Ayer en Barcelona –que es una ciudad cada vez más desquiciada, más sucia y menos libre– asaltaron una carpa en el que unos jóvenes reclamaban la posibilidad de colocar en la calle pantallas gigantes para ver a la selección. La prohibición, como no, es cosa de la inefable Ada Colau , que dice que no quiere celebraciones en espacios públicos para no perturbar el descanso de los vecinos. Estoy segura de que los vecinos del barrio de Gracia están pasando unos días tranquilísimos y duermen fenomenal: ya sabemos que la guerra de okupas es mucho más agradable como rumor de fondo que el jaleo que se arma cuando marca la Roja.

El caso es que un puñado de insensatos (hay que serlo para hacer lo que hacen) se han organizado en plataforma para pedir pantallas callejeras en las que ver el fútbol. El sábado, mientras promocionaban su iniciativa, cinco macarras les cayeron a golpes. 

Las agredidas, por cierto, son dos mujeres. Dos chicas que, echando mano de su libertad, reclamaban el derecho a ver a la selección en un espacio público. A la hora de cerrar este artículo, seguíamos esperando la reacción oficial a la salvajada, en especial unas palabras de apoyo de la alcaldesa de la ciudad. Al fin y al cabo, se trataba de cinco machirulos pegando a dos chicas, que eso siempre debería despertar preocupación. Se ve que no las de Colau, que vive tan dividida entre su incapacidad y su sectarismo que es incapaz de detectar conductas machistas: los agresores se lo hubiesen pensado un par de veces si en la carpa hubiese habido dos tíos como dos castillos.
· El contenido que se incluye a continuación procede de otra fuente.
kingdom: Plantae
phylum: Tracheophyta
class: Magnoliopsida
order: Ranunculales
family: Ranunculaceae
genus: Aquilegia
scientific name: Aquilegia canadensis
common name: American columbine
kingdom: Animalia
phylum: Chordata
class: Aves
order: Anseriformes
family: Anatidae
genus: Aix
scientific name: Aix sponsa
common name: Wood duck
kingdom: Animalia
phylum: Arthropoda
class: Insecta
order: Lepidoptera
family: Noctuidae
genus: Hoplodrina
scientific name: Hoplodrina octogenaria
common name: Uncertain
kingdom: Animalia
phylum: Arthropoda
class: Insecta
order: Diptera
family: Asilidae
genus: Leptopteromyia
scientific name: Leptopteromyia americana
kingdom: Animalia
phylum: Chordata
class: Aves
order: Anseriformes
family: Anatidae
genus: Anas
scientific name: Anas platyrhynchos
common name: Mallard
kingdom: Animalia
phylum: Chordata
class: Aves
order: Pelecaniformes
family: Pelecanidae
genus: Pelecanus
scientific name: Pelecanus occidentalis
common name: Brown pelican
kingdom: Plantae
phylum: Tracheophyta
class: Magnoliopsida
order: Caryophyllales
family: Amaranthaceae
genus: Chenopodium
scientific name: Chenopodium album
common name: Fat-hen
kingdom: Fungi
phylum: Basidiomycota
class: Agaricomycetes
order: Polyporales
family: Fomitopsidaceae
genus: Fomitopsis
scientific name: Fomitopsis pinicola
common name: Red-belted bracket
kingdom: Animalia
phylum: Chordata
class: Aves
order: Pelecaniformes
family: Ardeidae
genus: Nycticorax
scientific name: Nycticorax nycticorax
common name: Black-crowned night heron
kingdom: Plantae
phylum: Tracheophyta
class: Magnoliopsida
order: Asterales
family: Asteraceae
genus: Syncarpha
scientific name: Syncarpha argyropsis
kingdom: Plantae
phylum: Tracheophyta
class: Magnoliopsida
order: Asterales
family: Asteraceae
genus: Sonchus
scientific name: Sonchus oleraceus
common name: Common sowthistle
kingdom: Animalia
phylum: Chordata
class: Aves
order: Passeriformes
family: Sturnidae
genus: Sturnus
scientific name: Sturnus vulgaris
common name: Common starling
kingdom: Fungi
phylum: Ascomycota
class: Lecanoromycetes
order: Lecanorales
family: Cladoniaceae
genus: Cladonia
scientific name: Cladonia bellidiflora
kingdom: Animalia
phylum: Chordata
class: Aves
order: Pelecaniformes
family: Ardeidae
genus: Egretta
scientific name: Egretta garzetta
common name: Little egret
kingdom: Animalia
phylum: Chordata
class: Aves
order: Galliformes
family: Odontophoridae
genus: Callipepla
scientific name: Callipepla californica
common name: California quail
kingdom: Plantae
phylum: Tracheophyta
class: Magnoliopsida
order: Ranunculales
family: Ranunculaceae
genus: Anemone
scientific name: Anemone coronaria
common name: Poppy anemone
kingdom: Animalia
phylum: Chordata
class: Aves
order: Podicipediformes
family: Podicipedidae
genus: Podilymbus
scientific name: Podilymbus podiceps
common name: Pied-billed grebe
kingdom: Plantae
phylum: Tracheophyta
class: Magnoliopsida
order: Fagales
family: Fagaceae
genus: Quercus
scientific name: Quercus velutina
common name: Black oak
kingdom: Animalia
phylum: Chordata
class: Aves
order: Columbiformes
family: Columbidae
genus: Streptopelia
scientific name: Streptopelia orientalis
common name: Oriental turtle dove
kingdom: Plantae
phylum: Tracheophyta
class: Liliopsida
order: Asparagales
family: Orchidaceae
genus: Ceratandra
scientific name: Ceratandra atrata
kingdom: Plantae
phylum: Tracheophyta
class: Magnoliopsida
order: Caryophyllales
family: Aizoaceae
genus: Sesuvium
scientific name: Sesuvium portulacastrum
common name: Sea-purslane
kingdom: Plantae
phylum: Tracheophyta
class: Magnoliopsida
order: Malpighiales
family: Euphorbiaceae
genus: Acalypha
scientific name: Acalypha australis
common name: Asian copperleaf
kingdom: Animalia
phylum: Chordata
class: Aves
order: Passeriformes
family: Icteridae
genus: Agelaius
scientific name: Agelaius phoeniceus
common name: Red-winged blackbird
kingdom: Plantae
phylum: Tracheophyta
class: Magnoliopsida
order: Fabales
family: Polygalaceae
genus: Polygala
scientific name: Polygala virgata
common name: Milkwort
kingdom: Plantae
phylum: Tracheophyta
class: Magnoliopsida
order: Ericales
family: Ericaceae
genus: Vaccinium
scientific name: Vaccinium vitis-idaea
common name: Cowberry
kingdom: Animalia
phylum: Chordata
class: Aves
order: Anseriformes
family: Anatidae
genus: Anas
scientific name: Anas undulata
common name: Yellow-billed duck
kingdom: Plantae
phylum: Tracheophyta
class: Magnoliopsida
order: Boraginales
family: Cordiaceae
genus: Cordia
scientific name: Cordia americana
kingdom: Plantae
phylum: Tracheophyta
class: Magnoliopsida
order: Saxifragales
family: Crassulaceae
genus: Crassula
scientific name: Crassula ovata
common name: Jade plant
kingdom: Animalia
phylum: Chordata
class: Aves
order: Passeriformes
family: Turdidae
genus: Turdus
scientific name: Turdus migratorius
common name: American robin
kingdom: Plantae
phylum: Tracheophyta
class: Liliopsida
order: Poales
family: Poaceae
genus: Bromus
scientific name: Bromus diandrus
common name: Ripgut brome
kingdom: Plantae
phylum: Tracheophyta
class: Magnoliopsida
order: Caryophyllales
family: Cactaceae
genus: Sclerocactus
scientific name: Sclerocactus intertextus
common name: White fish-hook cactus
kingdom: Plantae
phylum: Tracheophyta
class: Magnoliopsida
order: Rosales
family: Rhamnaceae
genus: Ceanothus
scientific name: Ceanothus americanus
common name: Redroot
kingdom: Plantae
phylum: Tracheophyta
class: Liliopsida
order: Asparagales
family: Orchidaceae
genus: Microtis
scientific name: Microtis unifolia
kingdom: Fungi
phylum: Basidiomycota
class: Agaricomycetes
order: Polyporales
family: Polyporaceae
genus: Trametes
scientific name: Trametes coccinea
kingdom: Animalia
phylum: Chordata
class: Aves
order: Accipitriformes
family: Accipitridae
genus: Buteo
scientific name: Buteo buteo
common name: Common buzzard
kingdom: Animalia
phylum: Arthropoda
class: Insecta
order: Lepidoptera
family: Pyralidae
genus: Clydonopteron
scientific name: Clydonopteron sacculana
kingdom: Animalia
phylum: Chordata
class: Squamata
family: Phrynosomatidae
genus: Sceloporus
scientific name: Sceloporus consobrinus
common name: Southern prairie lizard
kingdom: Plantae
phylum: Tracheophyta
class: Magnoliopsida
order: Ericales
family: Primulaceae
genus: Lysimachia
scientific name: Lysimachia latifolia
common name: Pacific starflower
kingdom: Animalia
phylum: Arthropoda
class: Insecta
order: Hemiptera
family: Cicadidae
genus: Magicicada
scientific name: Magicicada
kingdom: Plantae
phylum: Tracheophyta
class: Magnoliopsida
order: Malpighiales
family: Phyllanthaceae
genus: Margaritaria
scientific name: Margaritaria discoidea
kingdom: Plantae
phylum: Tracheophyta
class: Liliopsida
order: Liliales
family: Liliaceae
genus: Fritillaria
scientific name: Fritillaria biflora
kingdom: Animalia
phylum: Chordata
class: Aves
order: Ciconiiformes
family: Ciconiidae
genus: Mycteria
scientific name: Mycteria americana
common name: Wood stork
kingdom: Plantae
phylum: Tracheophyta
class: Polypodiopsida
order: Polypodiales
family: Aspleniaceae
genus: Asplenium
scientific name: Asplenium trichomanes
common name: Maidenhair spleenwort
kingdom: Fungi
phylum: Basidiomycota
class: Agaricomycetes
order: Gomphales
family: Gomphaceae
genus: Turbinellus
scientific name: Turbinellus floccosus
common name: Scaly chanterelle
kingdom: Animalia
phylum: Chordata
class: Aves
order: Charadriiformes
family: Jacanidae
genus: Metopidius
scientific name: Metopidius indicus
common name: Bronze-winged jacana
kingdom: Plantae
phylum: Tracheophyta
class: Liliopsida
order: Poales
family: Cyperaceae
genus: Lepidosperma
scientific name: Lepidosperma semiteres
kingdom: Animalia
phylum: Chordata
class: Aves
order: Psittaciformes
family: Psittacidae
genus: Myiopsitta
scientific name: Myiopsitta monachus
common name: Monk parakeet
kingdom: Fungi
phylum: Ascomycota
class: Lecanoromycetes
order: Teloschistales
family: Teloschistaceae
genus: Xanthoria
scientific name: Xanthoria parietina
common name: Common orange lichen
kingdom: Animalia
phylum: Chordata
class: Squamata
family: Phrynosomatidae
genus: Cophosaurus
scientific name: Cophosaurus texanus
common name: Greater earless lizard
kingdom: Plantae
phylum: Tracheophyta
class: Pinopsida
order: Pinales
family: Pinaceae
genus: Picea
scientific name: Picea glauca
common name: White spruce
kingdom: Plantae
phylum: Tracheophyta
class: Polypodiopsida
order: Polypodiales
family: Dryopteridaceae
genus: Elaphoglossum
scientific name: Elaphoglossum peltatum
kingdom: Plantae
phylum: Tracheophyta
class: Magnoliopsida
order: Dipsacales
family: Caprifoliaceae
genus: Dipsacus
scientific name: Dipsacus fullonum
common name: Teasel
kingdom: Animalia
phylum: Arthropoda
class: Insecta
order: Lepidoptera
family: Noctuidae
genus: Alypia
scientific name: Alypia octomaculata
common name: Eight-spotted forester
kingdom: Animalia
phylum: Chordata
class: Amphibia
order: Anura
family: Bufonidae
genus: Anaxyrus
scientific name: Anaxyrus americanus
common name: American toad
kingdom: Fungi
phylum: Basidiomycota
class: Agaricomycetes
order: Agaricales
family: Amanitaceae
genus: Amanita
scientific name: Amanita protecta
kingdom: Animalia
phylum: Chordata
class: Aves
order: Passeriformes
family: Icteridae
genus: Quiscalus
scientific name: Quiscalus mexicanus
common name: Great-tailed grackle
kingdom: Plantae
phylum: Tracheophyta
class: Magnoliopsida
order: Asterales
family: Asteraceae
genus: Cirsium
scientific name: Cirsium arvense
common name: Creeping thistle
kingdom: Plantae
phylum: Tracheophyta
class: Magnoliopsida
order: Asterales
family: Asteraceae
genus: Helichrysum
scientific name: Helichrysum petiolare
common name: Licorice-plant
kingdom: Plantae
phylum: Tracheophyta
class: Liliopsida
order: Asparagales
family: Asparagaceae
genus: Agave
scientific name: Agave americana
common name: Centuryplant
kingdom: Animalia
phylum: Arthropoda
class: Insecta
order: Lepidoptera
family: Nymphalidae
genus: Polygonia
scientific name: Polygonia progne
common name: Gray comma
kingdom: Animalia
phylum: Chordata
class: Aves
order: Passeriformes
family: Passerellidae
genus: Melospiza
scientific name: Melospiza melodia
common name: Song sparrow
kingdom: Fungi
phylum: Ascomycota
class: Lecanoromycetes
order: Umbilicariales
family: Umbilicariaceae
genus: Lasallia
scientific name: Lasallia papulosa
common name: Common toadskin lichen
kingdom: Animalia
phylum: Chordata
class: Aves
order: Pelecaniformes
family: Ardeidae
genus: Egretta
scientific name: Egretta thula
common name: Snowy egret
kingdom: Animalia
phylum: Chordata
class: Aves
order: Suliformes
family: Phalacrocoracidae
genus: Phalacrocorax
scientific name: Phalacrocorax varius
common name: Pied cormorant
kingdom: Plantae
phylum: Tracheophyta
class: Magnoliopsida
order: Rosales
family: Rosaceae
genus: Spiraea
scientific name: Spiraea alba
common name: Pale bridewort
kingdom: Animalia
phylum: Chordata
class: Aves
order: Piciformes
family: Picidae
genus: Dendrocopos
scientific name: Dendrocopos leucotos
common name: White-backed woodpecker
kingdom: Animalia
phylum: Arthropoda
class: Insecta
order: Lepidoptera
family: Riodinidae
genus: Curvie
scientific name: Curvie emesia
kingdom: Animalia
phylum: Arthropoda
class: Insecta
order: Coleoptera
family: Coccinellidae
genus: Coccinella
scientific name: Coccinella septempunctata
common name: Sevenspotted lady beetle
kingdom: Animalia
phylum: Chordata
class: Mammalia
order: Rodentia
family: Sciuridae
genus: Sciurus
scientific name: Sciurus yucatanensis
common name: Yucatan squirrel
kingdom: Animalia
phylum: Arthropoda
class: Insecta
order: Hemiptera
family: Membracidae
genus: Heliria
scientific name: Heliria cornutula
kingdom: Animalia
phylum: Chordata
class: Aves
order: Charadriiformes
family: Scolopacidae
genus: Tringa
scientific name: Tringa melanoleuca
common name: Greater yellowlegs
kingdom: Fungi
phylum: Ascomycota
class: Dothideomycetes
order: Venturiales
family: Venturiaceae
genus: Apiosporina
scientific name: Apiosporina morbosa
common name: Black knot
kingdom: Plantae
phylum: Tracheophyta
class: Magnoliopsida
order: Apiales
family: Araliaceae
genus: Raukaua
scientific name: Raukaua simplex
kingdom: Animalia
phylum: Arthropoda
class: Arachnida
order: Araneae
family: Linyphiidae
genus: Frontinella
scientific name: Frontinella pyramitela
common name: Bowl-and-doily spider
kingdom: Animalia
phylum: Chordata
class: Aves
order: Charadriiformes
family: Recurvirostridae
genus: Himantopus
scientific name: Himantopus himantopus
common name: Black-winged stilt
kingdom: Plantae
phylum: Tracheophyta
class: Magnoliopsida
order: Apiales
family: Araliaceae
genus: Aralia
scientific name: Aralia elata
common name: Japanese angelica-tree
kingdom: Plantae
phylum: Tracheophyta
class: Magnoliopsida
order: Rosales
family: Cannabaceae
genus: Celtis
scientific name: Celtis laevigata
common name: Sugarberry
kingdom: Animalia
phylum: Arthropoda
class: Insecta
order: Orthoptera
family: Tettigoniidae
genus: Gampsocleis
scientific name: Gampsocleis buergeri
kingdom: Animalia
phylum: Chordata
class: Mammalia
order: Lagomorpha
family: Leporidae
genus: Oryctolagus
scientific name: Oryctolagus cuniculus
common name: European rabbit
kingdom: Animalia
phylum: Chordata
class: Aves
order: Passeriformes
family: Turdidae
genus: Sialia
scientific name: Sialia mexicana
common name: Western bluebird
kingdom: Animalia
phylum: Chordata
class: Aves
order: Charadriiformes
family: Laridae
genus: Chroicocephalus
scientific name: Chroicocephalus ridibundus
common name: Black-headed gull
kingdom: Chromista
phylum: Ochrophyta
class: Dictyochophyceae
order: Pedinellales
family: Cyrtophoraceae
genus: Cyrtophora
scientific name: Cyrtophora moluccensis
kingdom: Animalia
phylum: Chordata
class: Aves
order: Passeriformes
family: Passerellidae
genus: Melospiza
La alcaldesa puede blandir la vara de mando para impedir que los barceloneses celebren en la calle los goles de España, pero tiene la obligación de garantizar a los vecinos su derecho a pedir lo que les parezca. No va a hacerlo por la misma razón por la que impide que se coloquen pantallas para ver la Eurocopa: porque es la alcaldesa de los suyos, y cree que a los suyos no les interesa animar a la roja ni que inflen a leches a unas chicas con ganas de bandera española.

Me pregunto qué diría Ada Colau si las bofetadas se las hubiesen llevado unas activistas de la PAH de mano de unos tipos de ultraderecha. Pero como quienes cobraron fueron dos chavalitas traidoras a la causa, la cosa no tiene tanta enjundia.

Barcelona, epítome en otro tiempo de la España moderna y vanguardista, se ha convertido en una ciudad donde pueden arrearte impunemente por querer ver el fútbol en la calle.